*TASK DETAILS:* Continue the review of the Walter Sickert exhibition at the Walker Art Gallery, starting after its final sentence.

Review: Walter Sickert at Walker Art Gallery

I can’t help finding the Sickert exhibition a little bit funny, not because of its content, but because of its press. The week of its launch you could barely turn on the news without local reporters stumbling over each other to tell you there was an exhibition by the suspected Jack the Ripper opening at the Walker.

There is almost no evidence for this. In fact, the majority of the evidence almost certainly proves he was not, and could not have been the, or a, serial killer. And in the third room of the exhibition, in big letters on the wall, is text that reads “Sickert was not Jack the Ripper.”

So let’s forget that myth, which has no doubt contributed to the fame of the artist, and focus instead on the exhibition.

I’m a sucker for an exhibition that dedicates space to talk about materials. So I was thrilled with the passageway between the major sections of the show, which focussed on his drawings, his studio and his paper.

*DATA SECTION:*
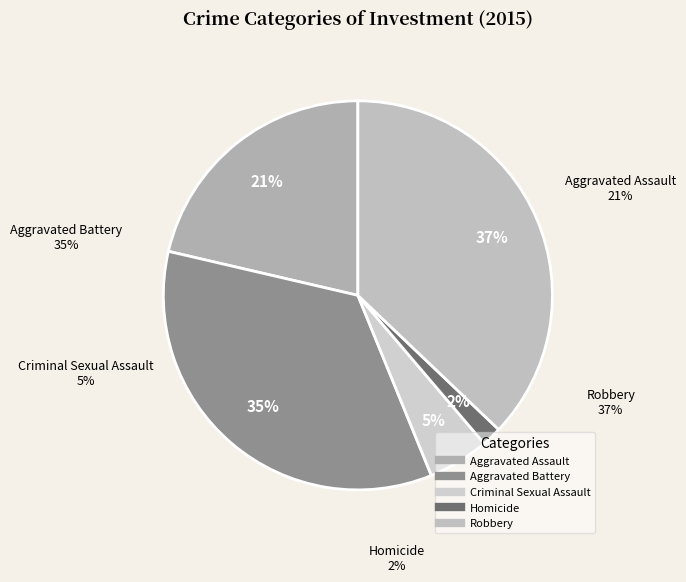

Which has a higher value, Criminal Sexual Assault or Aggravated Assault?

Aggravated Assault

...

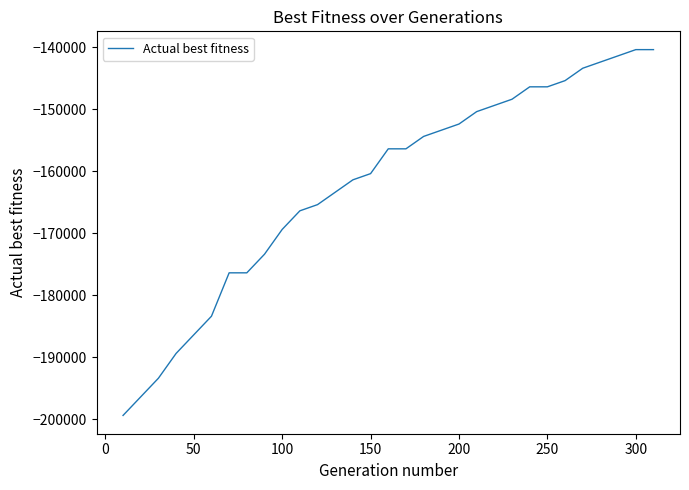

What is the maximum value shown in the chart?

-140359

*SOLVED EXERCISE:*
There is almost nothing you can’t learn about an artist from their paper. In Sickert’s case it was a compulsion to draw. He had a preference for paper that felt substantially handmade. It holds the ink better, and help define pencil lines, but chose mass produced paper which mimicked the qualities of handmade sheets instead. Those pages were bound, and kept once they had been used. So we know there were likely hundreds of other drawings which didn’t get the same grace.

They’re lost now, but what we’re left with is selected work, curated by the artist as either a series of working drawings, which were drafted up into larger finished paintings, or remained forever as ideas – paintings that never happened.

But for all his planning, all his preference, Sickert was still impulsive, with many of the drawings sketched out on lined paper torn from exercise books, because, as the Walker make an effort to tell us, Sickert didn’t find any fame as an artist until he was in his 60s.

Prior to that he was a working actor, and later worked for Whistler as a studio assistant, giving his the opportunity to travel to Paris to meet Degas, and see Manet’s studio up close.

As a human being, more than as an artist, his life is led by a passion for learning. All of his work has clear influences of artists he met on his travels.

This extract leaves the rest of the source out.